Text section -
_ _ _ _ _ _ _
3 MACS with Tchebycheff decomposition

The key idea underneath multi-agent collaborative search is to combine local and global search in a coordinated way such that local convergence is improved while retaining global exploration [19]. This combination of local and global search is achieved by endowing a set of agents with a repertoire of actions producing either the sampling of the whole search space or the exploration of a neighborhood of each agent. Actions are classified into two categories: social, or collaborative, and individualistic. In this section, the key heuristics underneath MACS will be described in details. Compared to previous implementations of MACS [20], this paper proposes a number of key innovations. First of all, Tchebycheff decomposition is used in combination with dominance-based ranking to accept the outcome of an action. The idea is that each agent can either try to improve its dominance index or can try to improve one particular objective function by working on a subproblem characterized by a subset of weights λ. This combination extends the accepted individualistic moves and improves the spreading of the solutions in the criteria space. The second innovation comes from an inversion of the policy to schedule individualistic and social actions. In previous implementations the whole population was participating in the implementation of social actions at every generation, while an elite of agents was implementing individualistic actions. In this paper, this policy is inverted and now all the agents perform individualistic actions while selected subpopulations perform social actions either with other agents in the current population or with elements in the archive. This inversion is quite significant as it translates into a parallel local search performed by the whole population at each iteration, rather than having the local search performed by a selected number of individuals at a particular time of the evolution. More specific heuristics are described in the next sections.

The use of either dominance or Tchebycheff scalarization leads to the selection of different outcomes of the actions executed by the agents. With reference to Fig. 1(a) the dominance criterion can be used to select a displacement of agent x in the dominating region. In this case only strongly dominant solutions are accepted as admissible for a displacement of agent x. Tchebycheff scalarization, instead, allows for movements in the region of decreasing g(x) in Fig. 1(a).

Fig. 1
figure 1

Selection criteria

This region extends the dominating region of Fig. 1(a) and includes part of the non-dominating region. Therefore, Tchebycheff scalarization, as defined in (5) allows for the selection of weakly efficient solutions. If λ is kept constant the agent would progressively try to align along the direction ζ (see Fig. 1(b)). The rectilinear line ζ divides the criteria space in Fig. 1(b) in two half-planes, one, below ζ, where λ 1|f 1(x)−z 1|>λ 2|f 2(x)−z 2|, the other, above ζ, where λ 1|f 1(x)−z 1|<λ 2|f 2(x)−z 2|. The rectilinear line ζ is, therefore, the locus of points, in the criteria space, for which λ 1|f 1(x)−z 1|=λ 2|f 2(x)−z 2|. Figure 1(b) shows that by solving problem (5) one would take displacements in any direction that improves f 1, starting from a solution that is under the ζ line. If one of these displacements crosses the ζ line, the solution of problem (5) would then generate displacements that improve f 2. This mechanisms allows for the generation of dominating steps (see Fig. 1(c)) as well as side steps (see Fig. 1(d)). Side steps are important to move along the Pareto front (see [7] for more details on the effect of side steps). In MACS side steps were generated by accepting displacements in the non-dominating regions of Fig. 1(a) when no dominant solutions were available. In MACS2 instead side steps are generated by selecting displacements according to Tchebycheff scalarization when strongly dominant solutions are not available. Note however, that although displacements are computed considering a combination of strong dominance and Tchebycheff scalarization, the archive is filled with all the solutions that have dominance index I d =0 and a large reciprocal distance (see Sect. 3.4).
_ _ _ _ _ _ _
Listed records -
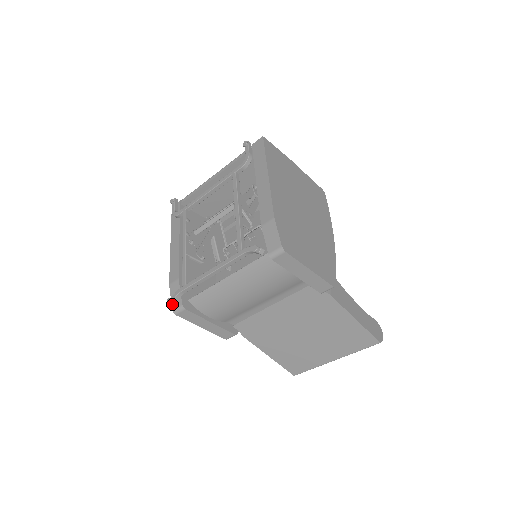
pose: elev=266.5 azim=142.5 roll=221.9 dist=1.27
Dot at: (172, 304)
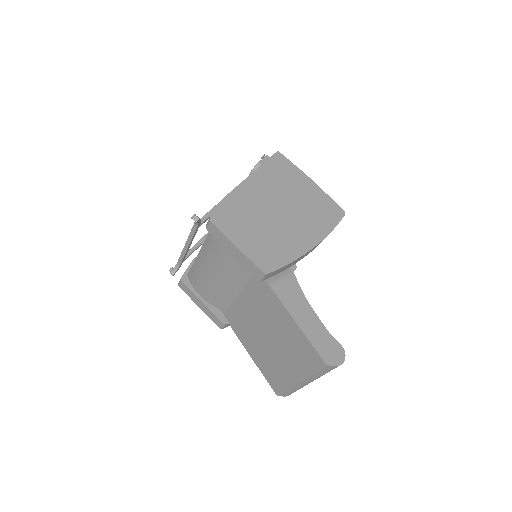
Dot at: (172, 272)
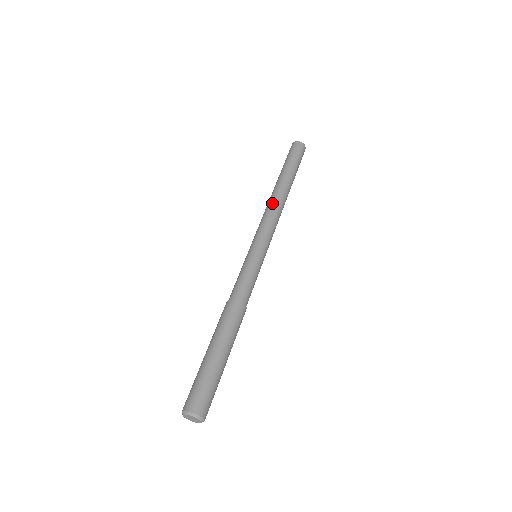
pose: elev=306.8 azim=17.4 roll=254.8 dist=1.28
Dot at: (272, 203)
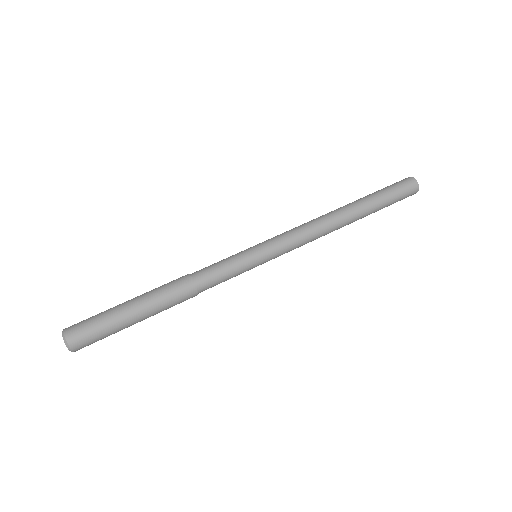
Dot at: (323, 224)
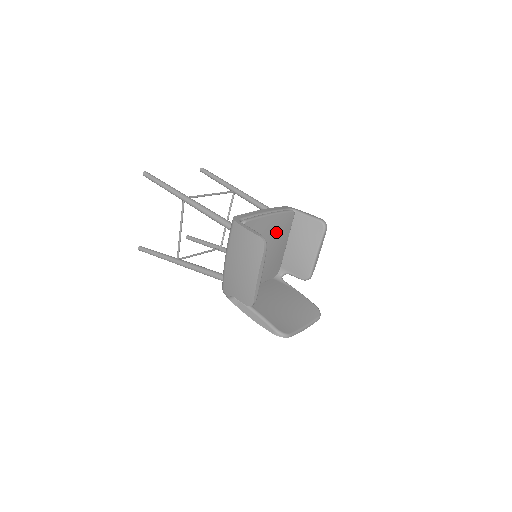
_ _ _ _ _ _ _
Task set -
A. Reproduce the passage on multi-agent collaborative search between "The use of either" and "g(x) in Fig. 1(a).", inclusive.
B. Resume the passage on multi-agent collaborative search after its last sentence.

Outputs for the tasks -
A.
The use of either dominance or Tchebycheff scalarization leads to the selection of different outcomes of the actions executed by the agents. With reference to Fig. 1(a) the dominance criterion can be used to select a displacement of agent x in the dominating region. In this case only strongly dominant solutions are accepted as admissible for a displacement of agent x. Tchebycheff scalarization, instead, allows for movements in the region of decreasing g(x) in Fig. 1(a).

B.
3.1 General algorithm description

A population P 0 of n pop virtual agents, one for each solution vector x i , with i=1,…,n pop , is deployed in the problem domain D, and is evolved according to Algorithm 1.

Algorithm 1
figure 2

MACS2

The population P h at iteration h=0 is initialized using a Latin Hypercube distribution. Each agent then evaluates the associated objective vector f i =f(x i ) and all non-dominated agents are cloned and inserted in the global archive A g (lines 4 and 5 in Algorithm 1). The archive A g contains the current best estimation of the target set X. The q-th element of the archive is the vector \(\mathbf{a}_{q}=[\mathbf {\xi }_{q}\ \mathbf{\phi}_{q}]^{T}\) where \(\mathbf{\xi}_{q}\) is a vector in the parameter space and \(\mathbf{\phi}_{q}\) is a vector in the criteria space.

Each agent is associated to a neighborhood \(D_{\rho_{i}}\) with size ρ i . The size ρ i is initially set to 1, i.e. representing the entire domain D (line 6 in Algorithm 1).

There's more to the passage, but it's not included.